ARBEITSMATERIAL>
******************************
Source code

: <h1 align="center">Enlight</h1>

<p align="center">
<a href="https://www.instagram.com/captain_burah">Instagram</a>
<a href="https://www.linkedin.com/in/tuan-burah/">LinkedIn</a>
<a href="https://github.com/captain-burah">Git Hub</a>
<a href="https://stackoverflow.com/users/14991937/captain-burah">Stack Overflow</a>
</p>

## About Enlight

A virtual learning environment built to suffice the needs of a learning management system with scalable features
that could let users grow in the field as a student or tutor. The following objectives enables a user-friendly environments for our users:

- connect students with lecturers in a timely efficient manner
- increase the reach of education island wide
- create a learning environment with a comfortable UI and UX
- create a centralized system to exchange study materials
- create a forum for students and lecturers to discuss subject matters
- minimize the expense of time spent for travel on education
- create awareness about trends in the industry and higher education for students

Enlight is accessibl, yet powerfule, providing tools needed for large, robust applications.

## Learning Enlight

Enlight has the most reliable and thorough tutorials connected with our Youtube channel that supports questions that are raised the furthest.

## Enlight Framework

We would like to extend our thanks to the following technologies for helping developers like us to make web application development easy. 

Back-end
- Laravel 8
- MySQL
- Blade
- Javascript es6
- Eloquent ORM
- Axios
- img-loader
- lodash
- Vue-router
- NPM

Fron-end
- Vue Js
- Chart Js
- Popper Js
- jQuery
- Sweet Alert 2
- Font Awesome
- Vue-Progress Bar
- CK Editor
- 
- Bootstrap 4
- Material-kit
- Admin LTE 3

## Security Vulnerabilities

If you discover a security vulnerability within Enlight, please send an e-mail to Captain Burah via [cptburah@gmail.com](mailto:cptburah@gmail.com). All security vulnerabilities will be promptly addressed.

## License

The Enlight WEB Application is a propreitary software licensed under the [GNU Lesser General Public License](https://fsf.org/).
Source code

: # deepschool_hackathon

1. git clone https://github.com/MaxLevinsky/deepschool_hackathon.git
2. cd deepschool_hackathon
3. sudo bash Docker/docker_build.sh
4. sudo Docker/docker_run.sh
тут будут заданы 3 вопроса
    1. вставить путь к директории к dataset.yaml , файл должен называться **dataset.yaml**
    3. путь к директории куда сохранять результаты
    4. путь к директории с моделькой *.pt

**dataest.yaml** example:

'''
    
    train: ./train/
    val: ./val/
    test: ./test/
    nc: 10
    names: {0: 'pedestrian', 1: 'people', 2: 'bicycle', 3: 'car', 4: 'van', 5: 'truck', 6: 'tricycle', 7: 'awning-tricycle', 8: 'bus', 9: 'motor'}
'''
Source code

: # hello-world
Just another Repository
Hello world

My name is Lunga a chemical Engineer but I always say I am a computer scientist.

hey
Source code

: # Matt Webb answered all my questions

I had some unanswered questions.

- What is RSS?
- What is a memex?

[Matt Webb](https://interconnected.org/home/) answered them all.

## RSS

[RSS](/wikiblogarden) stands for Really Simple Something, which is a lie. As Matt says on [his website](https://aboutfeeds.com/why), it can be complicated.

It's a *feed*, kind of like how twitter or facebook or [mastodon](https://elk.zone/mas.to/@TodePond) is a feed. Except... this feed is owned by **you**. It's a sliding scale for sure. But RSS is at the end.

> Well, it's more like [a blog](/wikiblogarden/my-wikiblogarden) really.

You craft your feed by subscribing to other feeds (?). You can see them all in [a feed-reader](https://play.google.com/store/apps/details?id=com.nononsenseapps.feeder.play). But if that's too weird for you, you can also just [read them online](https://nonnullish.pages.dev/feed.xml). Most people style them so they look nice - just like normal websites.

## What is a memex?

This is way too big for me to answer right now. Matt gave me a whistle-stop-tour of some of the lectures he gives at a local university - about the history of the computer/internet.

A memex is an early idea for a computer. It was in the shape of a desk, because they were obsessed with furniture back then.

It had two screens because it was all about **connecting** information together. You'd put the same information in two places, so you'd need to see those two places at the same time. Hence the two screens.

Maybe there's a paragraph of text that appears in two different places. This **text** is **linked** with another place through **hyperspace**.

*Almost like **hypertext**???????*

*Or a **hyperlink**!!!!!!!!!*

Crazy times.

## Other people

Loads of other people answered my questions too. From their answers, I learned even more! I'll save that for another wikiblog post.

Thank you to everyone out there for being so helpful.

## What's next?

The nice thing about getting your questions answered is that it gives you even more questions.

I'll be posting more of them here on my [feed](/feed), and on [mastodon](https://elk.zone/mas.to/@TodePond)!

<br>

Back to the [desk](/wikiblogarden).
******************************
ARBEITSAUFTRAG>
Schreibe den gesamten Quelltext der obigen Auflistung Zeichen für Zeichen ab.

LÖSUNG>
Source code

: <h1 align="center">Enlight</h1>

<p align="center">
<a href="https://www.instagram.com/captain_burah">Instagram</a>
<a href="https://www.linkedin.com/in/tuan-burah/">LinkedIn</a>
<a href="https://github.com/captain-burah">Git Hub</a>
<a href="https://stackoverflow.com/users/14991937/captain-burah">Stack Overflow</a>
</p>

## About Enlight

A virtual learning environment built to suffice the needs of a learning management system with scalable features
that could let users grow in the field as a student or tutor. The following objectives enables a user-friendly environments for our users:

- connect students with lecturers in a timely efficient manner
- increase the reach of education island wide
- create a learning environment with a comfortable UI and UX
- create a centralized system to exchange study materials
- create a forum for students and lecturers to discuss subject matters
- minimize the expense of time spent for travel on education
- create awareness about trends in the industry and higher education for students

Enlight is accessibl, yet powerfule, providing tools needed for large, robust applications.

## Learning Enlight

Enlight has the most reliable and thorough tutorials connected with our Youtube channel that supports questions that are raised the furthest.

## Enlight Framework

We would like to extend our thanks to the following technologies for helping developers like us to make web application development easy. 

Back-end
- Laravel 8
- MySQL
- Blade
- Javascript es6
- Eloquent ORM
- Axios
- img-loader
- lodash
- Vue-router
- NPM

Fron-end
- Vue Js
- Chart Js
- Popper Js
- jQuery
- Sweet Alert 2
- Font Awesome
- Vue-Progress Bar
- CK Editor
- 
- Bootstrap 4
- Material-kit
- Admin LTE 3

## Security Vulnerabilities

If you discover a security vulnerability within Enlight, please send an e-mail to Captain Burah via [cptburah@gmail.com](mailto:cptburah@gmail.com). All security vulnerabilities will be promptly addressed.

## License

The Enlight WEB Application is a propreitary software licensed under the [GNU Lesser General Public License](https://fsf.org/).
Source code

: # deepschool_hackathon

1. git clone https://github.com/MaxLevinsky/deepschool_hackathon.git
2. cd deepschool_hackathon
3. sudo bash Docker/docker_build.sh
4. sudo Docker/docker_run.sh
тут будут заданы 3 вопроса
    1. вставить путь к директории к dataset.yaml , файл должен называться **dataset.yaml**
    3. путь к директории куда сохранять результаты
    4. путь к директории с моделькой *.pt

**dataest.yaml** example:

'''
    
    train: ./train/
    val: ./val/
    test: ./test/
    nc: 10
    names: {0: 'pedestrian', 1: 'people', 2: 'bicycle', 3: 'car', 4: 'van', 5: 'truck', 6: 'tricycle', 7: 'awning-tricycle', 8: 'bus', 9: 'motor'}
'''
Source code

: # hello-world
Just another Repository
Hello world

My name is Lunga a chemical Engineer but I always say I am a computer scientist.

hey
Source code

: # Matt Webb answered all my questions

I had some unanswered questions.

- What is RSS?
- What is a memex?

[Matt Webb](https://interconnected.org/home/) answered them all.

## RSS

[RSS](/wikiblogarden) stands for Really Simple Something, which is a lie. As Matt says on [his website](https://aboutfeeds.com/why), it can be complicated.

It's a *feed*, kind of like how twitter or facebook or [mastodon](https://elk.zone/mas.to/@TodePond) is a feed. Except... this feed is owned by **you**. It's a sliding scale for sure. But RSS is at the end.

> Well, it's more like [a blog](/wikiblogarden/my-wikiblogarden) really.

You craft your feed by subscribing to other feeds (?). You can see them all in [a feed-reader](https://play.google.com/store/apps/details?id=com.nononsenseapps.feeder.play). But if that's too weird for you, you can also just [read them online](https://nonnullish.pages.dev/feed.xml). Most people style them so they look nice - just like normal websites.

## What is a memex?

This is way too big for me to answer right now. Matt gave me a whistle-stop-tour of some of the lectures he gives at a local university - about the history of the computer/internet.

A memex is an early idea for a computer. It was in the shape of a desk, because they were obsessed with furniture back then.

It had two screens because it was all about **connecting** information together. You'd put the same information in two places, so you'd need to see those two places at the same time. Hence the two screens.

Maybe there's a paragraph of text that appears in two different places. This **text** is **linked** with another place through **hyperspace**.

*Almost like **hypertext**???????*

*Or a **hyperlink**!!!!!!!!!*

Crazy times.

## Other people

Loads of other people answered my questions too. From their answers, I learned even more! I'll save that for another wikiblog post.

Thank you to everyone out there for being so helpful.

## What's next?

The nice thing about getting your questions answered is that it gives you even more questions.

I'll be posting more of them here on my [feed](/feed), and on [mastodon](https://elk.zone/mas.to/@TodePond)!

<br>

Back to the [desk](/wikiblogarden).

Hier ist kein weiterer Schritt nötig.